* Parts of the exercise:
a) In the write-up on the MIDI dual-transformer, what does the abbreviation MIDI stand for?
b) Give what follows in the write-up on the MIDI dual-transformer, picking up after its last line.

* Supplied passage:
──────
MIDI Dual-Transformer

A transformer architecture for event-based MIDI generation.April 28th, 2025

aimachine learningMIDIneural networkstransformer

Loading document...

A Project Combining Music and Code

This project stemmed from my interest in both music production and machine learning. As someone who's been involved with music for pretty much my whole life, I've always been drawn to the intersection of technology and creative expression like in music production or in this case - AI. Working with machine learning models for MIDI generation seemed like a natural exploration, given that MIDI forms the backbone of most digital music production. Every digital audio workstation (DAW) such as FL Studie, Ableton or Logic Pro relies on MIDI for composition and arrangement, making it an interesting format to work with from a technical perspective.

MIDI in Modern Music Production

For those unfamiliar, MIDI (Musical Instrument Digital Interface) is a protocol that represents musical information as discrete events rather than audio data. It encodes which notes to play, their timing, duration, and velocity - essentially all the information needed to recreate a performance without the actual sound. The structured nature of MIDI makes it particularly suitable for machine learning applications. While there's been significant progress in raw audio generation, MIDI provides a more manageable representation for exploring architectural decisions in music generation models, which is why it's also referred to as "symbolic music generation".

Comparing Architectural Approaches

In this project, I implemented two different transformer-based architectures from scratch for MIDI generation:

A basic transformer with a simple tokenization approach
A more complex dual event transformer with hierarchical processing by SkyTnT

My goal was to document how these architectural differences affect the musical output, training efficiency, and practical usability of the generated content. The results revealed trade-offs between model complexity, training requirements, and the musical quality of the output - particularly regarding rhythmic precision and structural coherence. In this post, I'll walk through the technical implementation, share examples of the generated output, and discuss the practical implications for MIDI generation in music production contexts.

The Music Generation Challenge

Generating music programmatically presents several challenges that differentiate it from text generation. While both involve sequential data, music contains complex hierarchical structures and multi-dimensional information that must maintain coherence across multiple timescales simultaneously.

Beyond Linear Sequences

Text generation primarily deals with one-dimensional sequences where each token influences nearby tokens. Music, however, incorporates multiple parallel dimensions that must remain coherent both horizontally (across time) and vertically (across simultaneous notes):

Rhythm: Precise timing relationships between notes, with patterns operating at multiple levels from microsecond articulations to bar-level phrases
Harmony: Multiple notes sounding simultaneously that must follow musical theory constraints
Melody: Horizontal sequences of notes that create recognizable themes
Structure: Larger organizational patterns like verses, choruses, and repeated sections

Hierarchical Organization

Music naturally organizes into nested hierarchical levels:

Micro level: Individual note properties (pitch, duration, velocity)
Phrase level: Short musical ideas spanning several notes
Section level: Verses, choruses, bridges forming complete musical thoughts
Composition level: Overall structure and thematic development

A model must somehow capture these relationships across many different time scales. For example, a motif introduced in the first eight bars might need to be referenced or developed hundreds of tokens later.

Technical Implications

These musical properties directly influence architectural decisions in model design:

The need for relative positional awareness so patterns can be recognized regardless of where they appear
Mechanisms to handle long-range dependencies between distant elements
The ability to process both local details (individual notes) and global structure (overall form)
──────
Dataset records
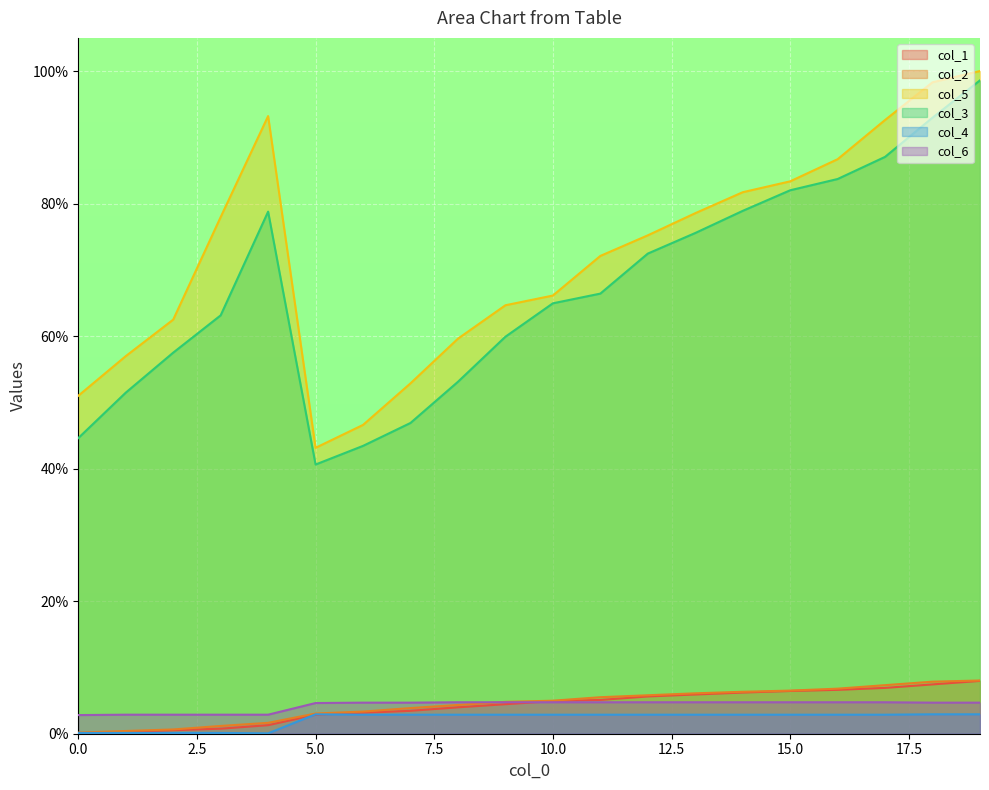

Which series has the largest total across all categories?

col_5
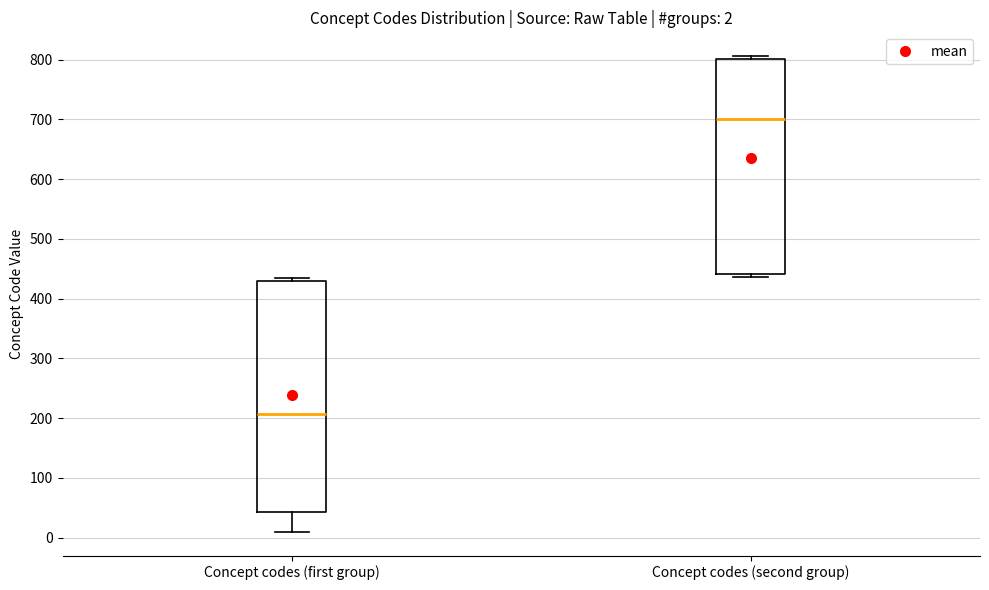

Which box is the tallest, from its lower edge to its upper edge?

Concept codes (first group)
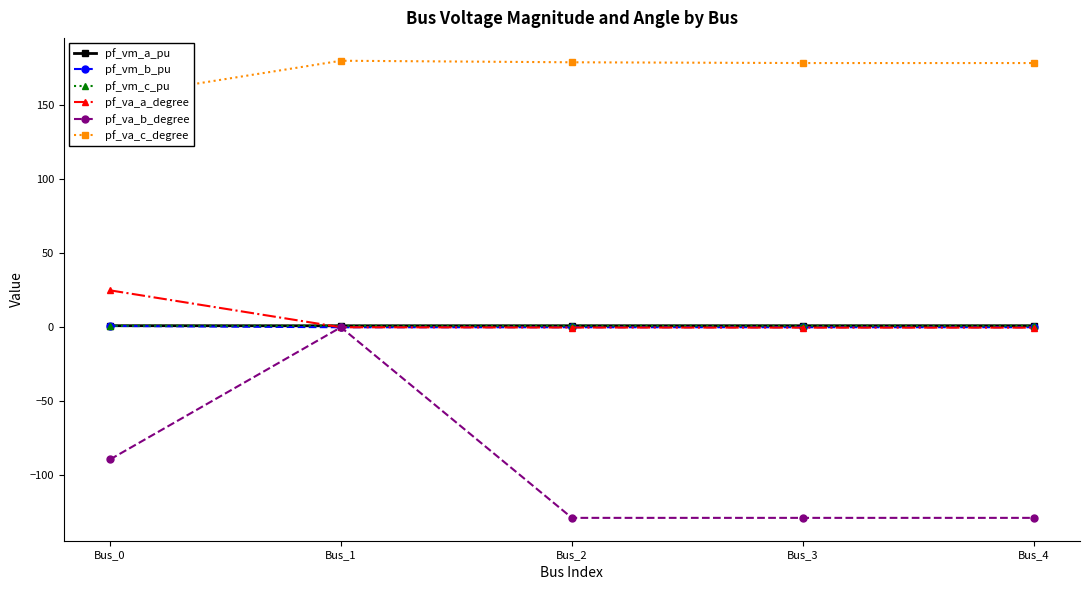

True or false: pf_vm_a_pu has a value of 1.4 at Bus_3.

False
──────
* Written answers:
a) Musical Instrument Digital Interface

b)
These considerations led me to explore two different architectural approaches: a simple transformer focusing on sequential note events, and a hierarchical model that attempts to explicitly capture different levels of musical structure.

Breaking Down the Two Approaches

In exploring MIDI generation, I implemented two distinct architectural approaches, each with its own tokenization strategy and sequence modeling approach. The differences between these models highlight important trade-offs in complexity, efficiency, and musical quality.

Simple Approach: Base Transformer

The first approach employs a minimalist tokenization strategy with a standard transformer architecture, focusing exclusively on essential note events.

Tokenization and Architecture

The Base Transformer uses a streamlined tokenization process that reduces MIDI to three core elements:

Time differences between notes (tokens 0-127)
Note durations (tokens 128-255)
Pitch values (tokens 256-833)

This creates a flattened, one-dimensional sequence where each MIDI file becomes a simple stream of tokens following this pattern:

The model architecture is a standard decoder-only transformer that incorporates two modern improvements:

Rotary Position Embeddings (RoPE) to capture relative positions
FlashAttention for improved computational efficiency

Diagram of the Base Transformer architecture

Computational Efficiency

This approach offers several practical advantages:

Fast Training: With a simplified vocabulary of ~835 tokens and minimal architectural complexity, the model converges quickly even on limited data.
Low Resource Requirements: The model trained successfully on consumer-grade hardware (single GTX 3070Ti GPU), with each epoch completing in minutes rather than hours.
Data Efficiency: The model demonstrated the ability to learn meaningful patterns from just 570 MIDI files, making it suitable for genre-specific generation with limited datasets.

Limitations

The primary limitation of this approach became evident in the generated output:

Rhythmic Imprecision: The model often produced timing inconsistencies, with notes falling slightly off-beat in ways that would be problematic in a professional production context.
Limited Musical Context: By discarding higher-level musical information like time signatures, key signatures, and tempo changes, the model lacks awareness of broader musical structures.
Simplified Expression: The basic tokenization scheme doesn't capture expressive elements like dynamics changes, control signals, or program changes that add depth to a musical performance.

This approach captures melodic patterns effectively but struggles with the precise rhythmic alignment essential for practical use in music production environments.

Complex Approach: Dual Event Transformer

The second approach implements a hierarchical model with a much richer tokenization strategy to address the limitations of the simpler model.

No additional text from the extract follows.